I am reviewing some studies on the relationship between cognition and driving. Some studies have controlled for age and some have not (age is correlated with cognition. Can anyone please provide any good references on statistical control I can use to explain the positives and negatives of controlling for age?

Best Answer

There are several purposes for statistical control.

  1. You may want to control for age in order to see the incremental prediction of age on driving.
  2. You may want to estimate the causal effect of cognition on driving and you believe that age may contaminate the estimate of that causal effect.

Given the research context, I imagine that estimating the causal effect would be the main interest.

Evaluating the context:

  • Age on cognition: It may help to first think about each of the variables and what empirical research says about the causal nature of the relationships. For example, research shows that cognition (or at least IQ) increases up to early adulthood (i.e., around 18 to 20) and then remains stable until late adult (e.g., see the Seattle Longitudinal Study) where there tends to be a progressive decline. This process is theorised to be driven by various processes of maturation and ultimately physical-mental decline. Between subjects studies are also known to overestimate within-subjects causal effects of age on cognition.

  • Age on driving performance: Initially, driving performance is largely influenced by amount of driving experience. Thus, in early adulthood age is largely a proxy for early experience, but presumably it also may capture maturity and risk taking factors as well. So for example, if someone has never driven a car and they are 30 years of age, they will be a terrible driver initially because everyone is a terrible driver if they have never driven a car before. At late adulthood, age is more likely to have a causal effect through mechanisms like slower reaction time, poorer sensory-motor performance, and so on. Thus, the relationship between age and driving performance is inverted-u shaped.

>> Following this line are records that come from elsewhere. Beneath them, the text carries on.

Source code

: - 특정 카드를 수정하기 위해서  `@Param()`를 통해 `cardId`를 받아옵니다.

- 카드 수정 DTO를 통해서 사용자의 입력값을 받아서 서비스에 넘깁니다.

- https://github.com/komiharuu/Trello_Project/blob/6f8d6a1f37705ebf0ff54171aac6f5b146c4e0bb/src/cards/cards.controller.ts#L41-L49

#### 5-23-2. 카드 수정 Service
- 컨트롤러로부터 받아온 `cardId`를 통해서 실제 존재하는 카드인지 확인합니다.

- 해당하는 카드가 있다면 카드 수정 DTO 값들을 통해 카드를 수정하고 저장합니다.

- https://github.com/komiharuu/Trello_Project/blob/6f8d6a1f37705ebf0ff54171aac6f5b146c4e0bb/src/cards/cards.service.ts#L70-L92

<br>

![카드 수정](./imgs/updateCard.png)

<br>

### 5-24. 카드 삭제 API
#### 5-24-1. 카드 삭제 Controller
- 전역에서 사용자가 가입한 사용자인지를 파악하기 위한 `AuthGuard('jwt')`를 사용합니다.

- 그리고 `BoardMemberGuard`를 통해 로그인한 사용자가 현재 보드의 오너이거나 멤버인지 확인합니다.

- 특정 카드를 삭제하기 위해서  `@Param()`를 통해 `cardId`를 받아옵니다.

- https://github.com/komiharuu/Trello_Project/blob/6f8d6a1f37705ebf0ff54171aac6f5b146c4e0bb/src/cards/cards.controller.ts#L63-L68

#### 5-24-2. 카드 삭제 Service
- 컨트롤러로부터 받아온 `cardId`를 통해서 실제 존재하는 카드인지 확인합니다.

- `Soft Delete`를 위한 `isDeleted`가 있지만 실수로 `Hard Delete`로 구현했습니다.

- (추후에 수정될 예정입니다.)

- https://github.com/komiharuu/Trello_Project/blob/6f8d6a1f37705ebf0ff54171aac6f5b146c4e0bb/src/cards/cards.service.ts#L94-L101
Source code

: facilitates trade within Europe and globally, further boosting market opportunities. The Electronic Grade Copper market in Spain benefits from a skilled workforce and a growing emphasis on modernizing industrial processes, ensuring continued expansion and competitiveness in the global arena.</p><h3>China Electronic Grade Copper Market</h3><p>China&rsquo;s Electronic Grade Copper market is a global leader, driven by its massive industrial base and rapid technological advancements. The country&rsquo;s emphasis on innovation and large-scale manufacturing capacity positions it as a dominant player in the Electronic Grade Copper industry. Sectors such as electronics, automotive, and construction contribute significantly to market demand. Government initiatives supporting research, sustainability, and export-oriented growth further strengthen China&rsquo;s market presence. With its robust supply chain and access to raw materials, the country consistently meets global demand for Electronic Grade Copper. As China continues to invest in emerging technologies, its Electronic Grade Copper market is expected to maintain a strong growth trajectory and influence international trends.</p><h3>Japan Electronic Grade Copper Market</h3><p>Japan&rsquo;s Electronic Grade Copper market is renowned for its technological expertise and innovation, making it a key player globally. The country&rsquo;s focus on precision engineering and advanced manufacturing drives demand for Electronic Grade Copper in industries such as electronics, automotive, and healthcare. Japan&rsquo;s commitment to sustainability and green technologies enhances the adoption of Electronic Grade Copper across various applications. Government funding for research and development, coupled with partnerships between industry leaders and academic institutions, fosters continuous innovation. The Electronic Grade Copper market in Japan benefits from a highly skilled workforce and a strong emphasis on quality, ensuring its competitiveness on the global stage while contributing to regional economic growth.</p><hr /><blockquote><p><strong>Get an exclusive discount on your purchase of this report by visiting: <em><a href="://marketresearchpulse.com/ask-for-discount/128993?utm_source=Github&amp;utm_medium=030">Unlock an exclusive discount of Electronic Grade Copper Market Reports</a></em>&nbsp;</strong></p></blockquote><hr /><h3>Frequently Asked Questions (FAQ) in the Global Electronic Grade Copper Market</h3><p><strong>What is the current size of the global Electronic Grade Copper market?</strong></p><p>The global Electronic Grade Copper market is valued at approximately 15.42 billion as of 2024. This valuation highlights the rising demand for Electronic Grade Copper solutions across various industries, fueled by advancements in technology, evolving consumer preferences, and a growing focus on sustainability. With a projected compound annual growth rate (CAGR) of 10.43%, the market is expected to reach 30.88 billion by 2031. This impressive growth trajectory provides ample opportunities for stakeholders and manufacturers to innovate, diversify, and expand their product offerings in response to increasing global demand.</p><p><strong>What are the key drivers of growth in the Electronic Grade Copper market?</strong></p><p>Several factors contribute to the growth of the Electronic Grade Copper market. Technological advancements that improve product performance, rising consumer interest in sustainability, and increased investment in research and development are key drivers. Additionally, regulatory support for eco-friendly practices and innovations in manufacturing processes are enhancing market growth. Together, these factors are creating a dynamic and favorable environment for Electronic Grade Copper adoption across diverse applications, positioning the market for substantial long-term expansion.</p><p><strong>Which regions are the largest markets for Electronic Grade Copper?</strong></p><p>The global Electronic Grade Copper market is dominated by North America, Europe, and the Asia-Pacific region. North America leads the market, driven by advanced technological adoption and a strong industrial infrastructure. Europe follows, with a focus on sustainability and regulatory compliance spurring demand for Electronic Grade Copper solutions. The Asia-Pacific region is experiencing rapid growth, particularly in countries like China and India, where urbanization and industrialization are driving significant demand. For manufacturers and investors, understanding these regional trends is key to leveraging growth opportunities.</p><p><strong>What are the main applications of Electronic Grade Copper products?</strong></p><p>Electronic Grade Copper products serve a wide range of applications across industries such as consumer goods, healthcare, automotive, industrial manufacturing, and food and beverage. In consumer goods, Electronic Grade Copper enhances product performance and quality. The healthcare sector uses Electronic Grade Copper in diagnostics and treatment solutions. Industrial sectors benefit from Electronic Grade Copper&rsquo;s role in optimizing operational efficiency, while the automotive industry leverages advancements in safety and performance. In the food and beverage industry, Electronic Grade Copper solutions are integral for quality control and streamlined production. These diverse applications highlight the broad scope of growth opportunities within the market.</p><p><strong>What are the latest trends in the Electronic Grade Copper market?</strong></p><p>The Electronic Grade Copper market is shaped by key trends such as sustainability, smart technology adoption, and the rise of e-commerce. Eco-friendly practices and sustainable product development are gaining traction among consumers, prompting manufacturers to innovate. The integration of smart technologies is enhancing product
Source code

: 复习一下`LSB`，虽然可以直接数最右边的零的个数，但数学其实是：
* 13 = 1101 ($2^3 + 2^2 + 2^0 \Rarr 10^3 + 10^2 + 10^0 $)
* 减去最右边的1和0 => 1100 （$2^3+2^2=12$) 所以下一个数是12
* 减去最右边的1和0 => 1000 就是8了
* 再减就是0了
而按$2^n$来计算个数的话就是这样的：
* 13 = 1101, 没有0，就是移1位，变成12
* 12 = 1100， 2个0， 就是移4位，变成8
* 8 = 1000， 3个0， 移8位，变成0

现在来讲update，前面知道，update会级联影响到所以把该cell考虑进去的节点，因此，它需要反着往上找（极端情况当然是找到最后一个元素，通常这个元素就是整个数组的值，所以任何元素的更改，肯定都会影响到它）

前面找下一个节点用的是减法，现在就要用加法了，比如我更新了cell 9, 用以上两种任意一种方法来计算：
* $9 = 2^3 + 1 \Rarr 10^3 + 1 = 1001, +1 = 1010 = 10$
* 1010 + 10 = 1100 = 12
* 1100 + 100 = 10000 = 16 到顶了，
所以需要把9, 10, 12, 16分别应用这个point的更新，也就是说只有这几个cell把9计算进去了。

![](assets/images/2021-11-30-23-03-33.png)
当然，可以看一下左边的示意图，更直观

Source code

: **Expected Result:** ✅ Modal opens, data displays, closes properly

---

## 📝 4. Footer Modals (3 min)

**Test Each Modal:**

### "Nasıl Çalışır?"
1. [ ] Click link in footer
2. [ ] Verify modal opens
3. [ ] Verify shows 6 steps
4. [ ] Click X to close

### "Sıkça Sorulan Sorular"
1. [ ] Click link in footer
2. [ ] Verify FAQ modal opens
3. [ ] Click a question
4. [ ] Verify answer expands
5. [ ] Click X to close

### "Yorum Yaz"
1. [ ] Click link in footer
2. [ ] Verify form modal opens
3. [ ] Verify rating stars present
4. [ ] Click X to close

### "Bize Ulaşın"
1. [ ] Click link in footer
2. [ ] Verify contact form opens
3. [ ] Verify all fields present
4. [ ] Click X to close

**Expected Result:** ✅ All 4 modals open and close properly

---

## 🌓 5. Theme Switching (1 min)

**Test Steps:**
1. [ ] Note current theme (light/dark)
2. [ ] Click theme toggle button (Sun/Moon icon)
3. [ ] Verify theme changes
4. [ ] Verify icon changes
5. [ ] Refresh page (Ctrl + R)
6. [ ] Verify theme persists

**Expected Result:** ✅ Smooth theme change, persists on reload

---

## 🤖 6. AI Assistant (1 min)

  • Controlling for age: Based on the above analysis, controlling for age has complex effects. First, if the theory above is correct controlling for age should not be done in a linear way, although that is the typical approach. Second, if age affects driving performance through cognition, then you don't want to adjust for age because age is just a distal cause. However, if age affects driving performance through physical and psychomotor skill decline, then cognition may just be correlated with that other decline and may not actually be the causal mechanism. You would also need to think about how these studies have dealt with the huge effect of driving experience. Presumably that is a more immediate factor that would need to be controlled for.

With regards to specific advice:

  • Think about causal mechanisms. Use the literature to understand both the associations and the theorised causal mechanisms between the variables.
  • If you feel that cognition is correlated with age and age is affecting driving performance through mechanisms other than cognition, then you may want to control for age. However, if you feel that age's effect on driving performance is through cognition, then you may not want to control for age.
  • More generally, you may want to think of the set of causal predictors and how they can be entered into a model. I.e., it's not just about controlling for age, it's about controlling for a range of predictors where careful consideration is given to where the variable fits into the causal system.
  • Researchers should also report analyses with and without statistically controlling for covariates. One, this allows others to assess whether the covariates make a difference. Two, if others disagree with the researchers decision to include the covariate, they can see what the relationship is without the covariate.

References

In terms of a reference, I'm not exactly sure what would be best, and I'd be interested in seeing what others say. Perhaps you could look at the APA statistical task force on statistics. It has a lot of great advice, but in particular, see the section on causality:

Causality. Inferring causality from nonrandomized designs is a risky enterprise. Researchers using nonrandomized designs have an extra obligation to explain the logic behind covariates included in their designs and to alert the reader to plausible rival hypotheses that might explain their results...